通常の風邪(感冒)は多くはウィルスが原因で、症状は鼻の症状(鼻水、鼻づまり)、のどの症状(痛い、イガイガする)、咳、痰、発熱、頭痛、体のだるさなどです。大抵は7日ぐらいで自然に自分の免疫力によりよくなります。

 

急性咽頭炎は喉の痛みが主な症状で、感冒と同様よくある病気です。ほとんどはウィルスが原因ですが、細菌であるA群β溶血連鎖球菌(溶連菌)が原因のこともあります。喉の痛みは痛み止めで和らげることができます。一方、溶連菌感染症は処方された抗菌剤を用法、用量を守って飲み切りましょう。

 

急性副鼻腔炎は風邪やインフルエンザをきっかけに副鼻腔の粘膜が荒れたり、腫れたりする病気です。

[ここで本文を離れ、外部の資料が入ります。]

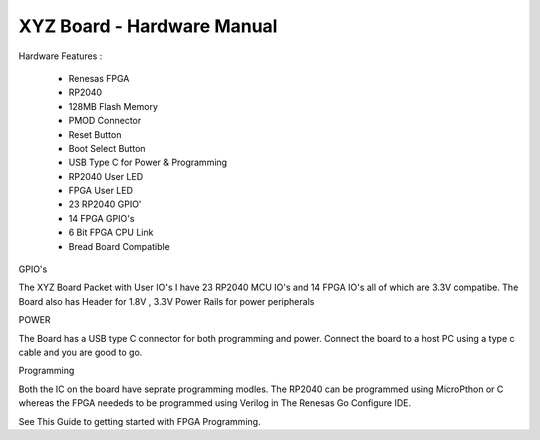 =====================================
XYZ Board - Hardware Manual
=====================================

Hardware Features :

    - Renesas FPGA 
    - RP2040
    - 128MB Flash Memory
    - PMOD Connector 
    - Reset Button 
    - Boot Select Button 
    - USB Type C for Power & Programming 
    - RP2040 User LED 
    - FPGA User LED 
    - 23 RP2040 GPIO'
    - 14 FPGA GPIO's 
    - 6 Bit FPGA CPU Link 
    - Bread Board Compatible 

GPIO's 

The XYZ Board Packet with User IO's I have 23 RP2040 MCU IO's and 14 FPGA IO's all of 
which are 3.3V compatibe.
The Board also has Header for 1.8V , 3.3V Power Rails for power peripherals 

POWER 

The Board has a USB type C connector for both programming and power.
Connect the board to a host PC using a type c cable and you are good to go.

Programming 

Both the IC on the board have seprate programming modles. The RP2040 
can be programmed using MicroPthon or C whereas the FPGA neededs to be 
programmed using Verilog in The Renesas Go Configure IDE.

See This Guide to getting started with FPGA Programming. 


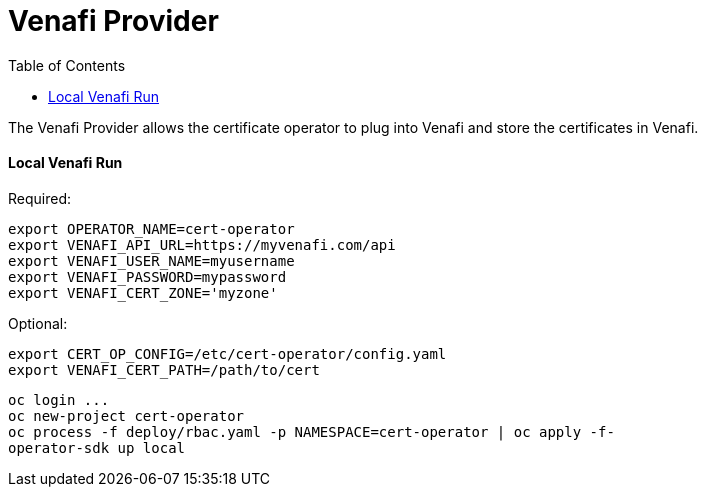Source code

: = Venafi Provider
:toc: macro

toc::[]

The Venafi Provider allows the certificate operator to plug into Venafi and store the certificates in Venafi.

==== Local Venafi Run

Required:

----
export OPERATOR_NAME=cert-operator
export VENAFI_API_URL=https://myvenafi.com/api
export VENAFI_USER_NAME=myusername
export VENAFI_PASSWORD=mypassword
export VENAFI_CERT_ZONE='myzone'
----

Optional:
----
export CERT_OP_CONFIG=/etc/cert-operator/config.yaml
export VENAFI_CERT_PATH=/path/to/cert
----

----
oc login ...
oc new-project cert-operator
oc process -f deploy/rbac.yaml -p NAMESPACE=cert-operator | oc apply -f-
operator-sdk up local
----
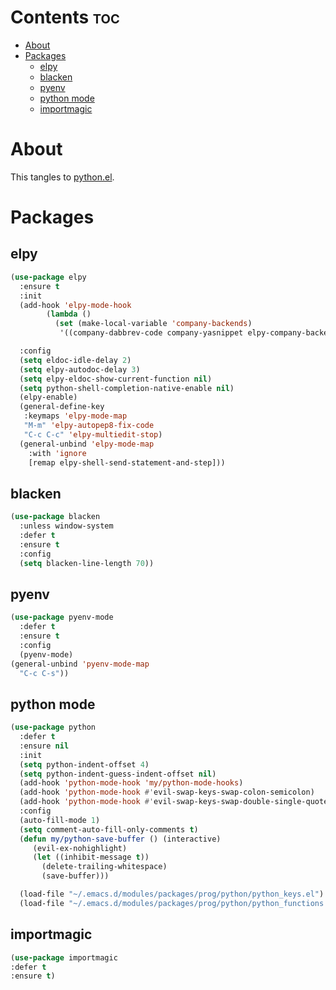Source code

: #+PROPERTY: header-args :tangle yes
#+OPTIONS: toc:3
#+OPTIONS: num:1

* Contents                                                                :toc:
- [[#about][About]]
- [[#packages][Packages]]
  - [[#elpy][elpy]]
  - [[#blacken][blacken]]
  - [[#pyenv][pyenv]]
  - [[#python-mode][python mode]]
  - [[#importmagic][importmagic]]

* About
This tangles to [[https://github.com/mrbig033/emacs/blob/master/modules/packages/prog/python.el][python.el]].
* Packages
** elpy
#+BEGIN_SRC emacs-lisp
(use-package elpy
  :ensure t
  :init
  (add-hook 'elpy-mode-hook
	    (lambda ()
	      (set (make-local-variable 'company-backends)
		   '((company-dabbrev-code company-yasnippet elpy-company-backend)))))

  :config
  (setq eldoc-idle-delay 2)
  (setq elpy-autodoc-delay 3)
  (setq elpy-eldoc-show-current-function nil)
  (setq python-shell-completion-native-enable nil)
  (elpy-enable)
  (general-define-key
   :keymaps 'elpy-mode-map
   "M-m" 'elpy-autopep8-fix-code
   "C-c C-c" 'elpy-multiedit-stop)
  (general-unbind 'elpy-mode-map
    :with 'ignore
    [remap elpy-shell-send-statement-and-step]))
#+END_SRC
** blacken
#+BEGIN_SRC emacs-lisp
(use-package blacken
  :unless window-system
  :defer t
  :ensure t
  :config
  (setq blacken-line-length 70))
#+END_SRC
** pyenv
#+BEGIN_SRC emacs-lisp
(use-package pyenv-mode
  :defer t
  :ensure t
  :config
  (pyenv-mode)
(general-unbind 'pyenv-mode-map
  "C-c C-s"))
#+END_SRC
** python mode
#+BEGIN_SRC emacs-lisp
(use-package python
  :defer t
  :ensure nil
  :init
  (setq python-indent-offset 4)
  (setq python-indent-guess-indent-offset nil)
  (add-hook 'python-mode-hook 'my/python-mode-hooks)
  (add-hook 'python-mode-hook #'evil-swap-keys-swap-colon-semicolon)
  (add-hook 'python-mode-hook #'evil-swap-keys-swap-double-single-quotes)
  :config
  (auto-fill-mode 1)
  (setq comment-auto-fill-only-comments t)
  (defun my/python-save-buffer () (interactive)
	 (evil-ex-nohighlight)
	 (let ((inhibit-message t))
	   (delete-trailing-whitespace)
	   (save-buffer)))

  (load-file "~/.emacs.d/modules/packages/prog/python/python_keys.el")
  (load-file "~/.emacs.d/modules/packages/prog/python/python_functions.el"))
#+END_SRC
** importmagic
#+BEGIN_SRC emacs-lisp
(use-package importmagic
:defer t
:ensure t)
#+END_SRC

鼻水、鼻づまり、匂いがわからない、顔面の痛み、耳が詰まる感じ、咳、痰が見られます。症状がひどい時は症状を抑える薬を使うと楽になりますが、自然に治ります。鼻水が黄色や緑色でも細菌感染とは限りません。多くはウィルスが原因ですが細菌性が疑われて抗菌剤が処方されれば用法用量を守って飲み切って下さい。

 

急性気管支炎もほとんどウィルスが原因です。咳がひどい時は咳止め、頭痛や熱が辛い時には解熱鎮痛剤を使いましょう。症状が長引いた時には細菌感染症の合併も考えられますので、抗菌剤が処方された時には途中で内服を中止せずに用法用量を守って最後まで内服してください。これは病気を確実に治すため、抗菌剤による副作用を減らすためにとても重要です。このように抗菌剤を上手に使ってAMR対策をしましょう。